Washington, D.C. — The Office of the Comptroller of the Currency (OCC) today issued proposed supervisory guidance on climate-related risk, marking the first time a federal bank regulator has taken substantive action to stem climate-related financial risk. The OCC will receive comments on the guidance until February 14, 2022.
The OCC regularly releases guidance on how it expects banks to manage the major risks they face, then sends bank examiners to see how banks are implementing those expectations. Recently, financial regulators have finally started to recognize the climate crisis as a risk for banks, and this guidance is a sign that the OCC is moving from recognition to action.
David Arkush, director of Public Citizen’s Climate Program, issued the following statement:
“This guidance, the first of its kind from a U.S. banking regulator, is a critical step toward addressing climate-related risk to financial institutions and the system. We thank Acting Comptroller Michael Hsu for his leadership in issuing it.
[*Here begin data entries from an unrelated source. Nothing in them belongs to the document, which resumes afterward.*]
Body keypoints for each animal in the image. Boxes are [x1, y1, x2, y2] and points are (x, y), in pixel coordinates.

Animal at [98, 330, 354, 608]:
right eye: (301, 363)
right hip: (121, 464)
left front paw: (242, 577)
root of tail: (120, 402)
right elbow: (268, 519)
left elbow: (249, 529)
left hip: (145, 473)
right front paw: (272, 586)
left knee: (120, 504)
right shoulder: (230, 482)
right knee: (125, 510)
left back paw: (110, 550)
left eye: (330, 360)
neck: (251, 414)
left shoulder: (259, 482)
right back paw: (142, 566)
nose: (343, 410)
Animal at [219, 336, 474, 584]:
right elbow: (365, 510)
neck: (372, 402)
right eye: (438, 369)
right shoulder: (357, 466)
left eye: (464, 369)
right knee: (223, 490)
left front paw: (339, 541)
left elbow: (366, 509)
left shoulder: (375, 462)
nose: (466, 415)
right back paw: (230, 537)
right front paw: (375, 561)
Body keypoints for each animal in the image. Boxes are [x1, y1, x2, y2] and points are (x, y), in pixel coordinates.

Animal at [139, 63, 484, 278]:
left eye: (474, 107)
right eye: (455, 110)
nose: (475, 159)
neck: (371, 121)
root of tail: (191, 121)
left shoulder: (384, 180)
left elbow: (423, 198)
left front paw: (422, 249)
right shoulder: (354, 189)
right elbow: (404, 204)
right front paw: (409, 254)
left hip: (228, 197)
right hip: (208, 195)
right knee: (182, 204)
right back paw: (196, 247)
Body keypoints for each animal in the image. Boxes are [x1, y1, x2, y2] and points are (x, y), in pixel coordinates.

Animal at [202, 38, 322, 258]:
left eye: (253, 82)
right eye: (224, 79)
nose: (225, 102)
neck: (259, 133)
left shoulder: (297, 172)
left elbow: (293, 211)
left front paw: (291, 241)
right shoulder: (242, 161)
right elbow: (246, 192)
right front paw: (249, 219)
“The substance of the guidance is a solid start. It takes the foundational step of recognizing that climate-related risk can threaten the safety and soundness of individual banks and the whole financial system which means it puts the full range of OCC tools on the table, including enforcement authority. The guidance is notable for recognizing that managers may need to limit bank activities to mitigate climate-related risk and instructing bank managers to consider disproportionate impacts on disadvantaged households and communities. We look forward to working with the agency to strengthen the guidance and extend it to all banks under the OCC’s supervision.
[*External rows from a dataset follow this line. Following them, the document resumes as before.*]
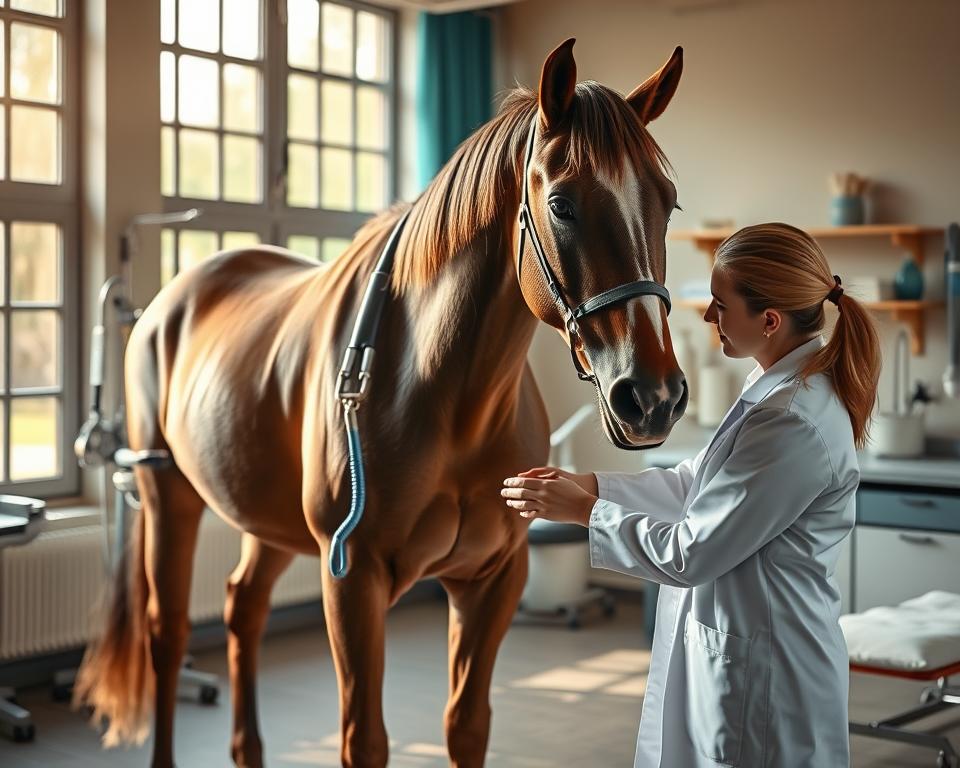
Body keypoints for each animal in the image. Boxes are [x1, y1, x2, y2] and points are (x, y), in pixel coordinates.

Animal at [74, 38, 687, 768]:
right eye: (563, 205)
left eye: (668, 204)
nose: (652, 397)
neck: (450, 402)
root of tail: (171, 299)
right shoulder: (353, 579)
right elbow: (363, 739)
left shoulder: (492, 578)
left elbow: (467, 725)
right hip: (168, 495)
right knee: (166, 636)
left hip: (265, 516)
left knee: (242, 607)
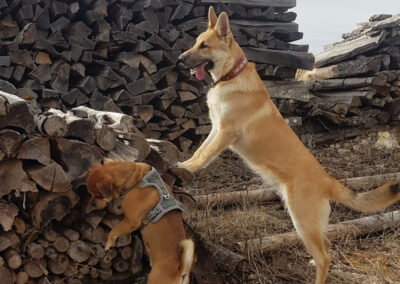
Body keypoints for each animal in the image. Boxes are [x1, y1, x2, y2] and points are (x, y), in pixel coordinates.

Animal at [178, 6, 400, 284]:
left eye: (204, 46)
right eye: (195, 43)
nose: (179, 59)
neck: (232, 75)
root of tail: (328, 181)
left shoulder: (225, 133)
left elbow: (203, 156)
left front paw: (185, 169)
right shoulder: (216, 129)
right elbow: (199, 151)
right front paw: (183, 163)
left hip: (302, 221)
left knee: (325, 257)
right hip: (310, 225)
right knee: (327, 247)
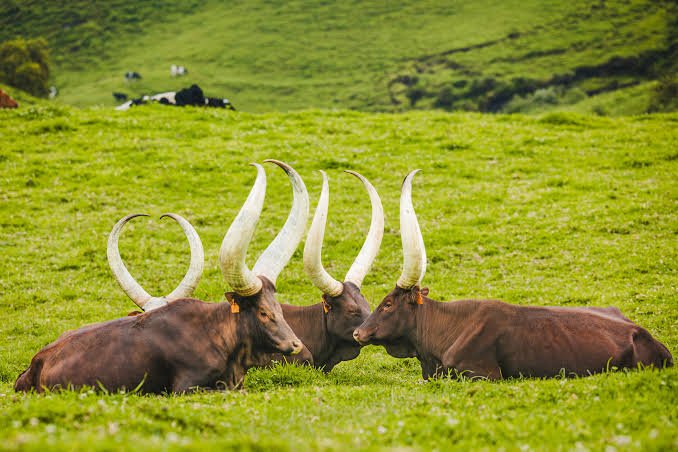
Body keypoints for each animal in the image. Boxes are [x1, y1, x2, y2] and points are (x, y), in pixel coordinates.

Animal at [15, 160, 309, 393]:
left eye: (277, 307)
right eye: (263, 312)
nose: (296, 344)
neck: (217, 334)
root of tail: (34, 364)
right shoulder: (187, 388)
“We also need similar action from other bank regulators. Acting Comptroller Hsu should use his seat on the Board of the Federal Deposit Insurance Corporation (FDIC), acting with other members of the Board, to extend this guidance to banks under that agency’s jurisdiction.”
With Americans for Financial Reform, Public Citizen offered a Climate Roadmap for U.S. Financial Regulation in March 2021 that includes recommendations for supervisory guidance.
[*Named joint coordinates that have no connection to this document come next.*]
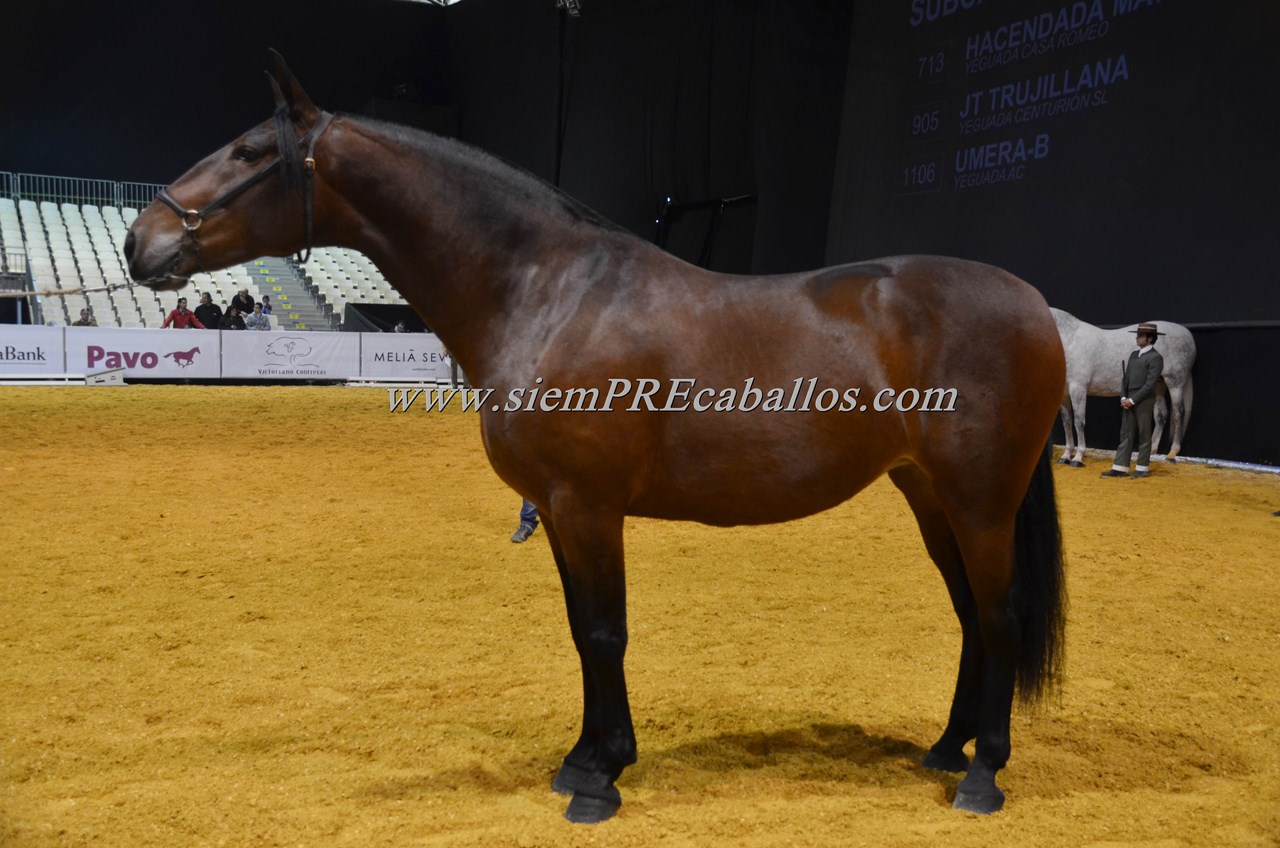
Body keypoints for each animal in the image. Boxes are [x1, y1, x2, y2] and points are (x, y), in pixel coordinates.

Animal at [124, 51, 1064, 824]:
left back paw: (983, 777)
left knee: (1001, 615)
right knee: (971, 616)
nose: (141, 241)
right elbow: (582, 632)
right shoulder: (557, 511)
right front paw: (582, 760)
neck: (548, 293)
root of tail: (1032, 303)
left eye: (250, 152)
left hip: (981, 501)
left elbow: (606, 633)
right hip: (929, 494)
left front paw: (603, 779)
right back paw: (945, 750)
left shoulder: (587, 506)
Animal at [1049, 307, 1198, 466]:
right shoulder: (1064, 393)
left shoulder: (1078, 388)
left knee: (1178, 414)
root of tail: (1186, 333)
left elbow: (1078, 421)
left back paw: (1172, 453)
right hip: (1158, 384)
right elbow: (1067, 422)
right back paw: (1151, 450)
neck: (1071, 341)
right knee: (1161, 415)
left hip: (1175, 383)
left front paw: (1078, 457)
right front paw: (1066, 455)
With additional partners, Public Citizen offered more detailed guidance on incorporating climate-related risk into bank supervision in September 2021 and called on regulators to implement it.
In May 2021, Arkush published Unsafe at Any Charge: Why Financial Regulators Should Actively Mitigate Climate-Related Risk, making the case for why bank regulators should take climate-related risk it seriously as a threat to safety and soundness and financial stability—and why doing so involves limiting bank activities.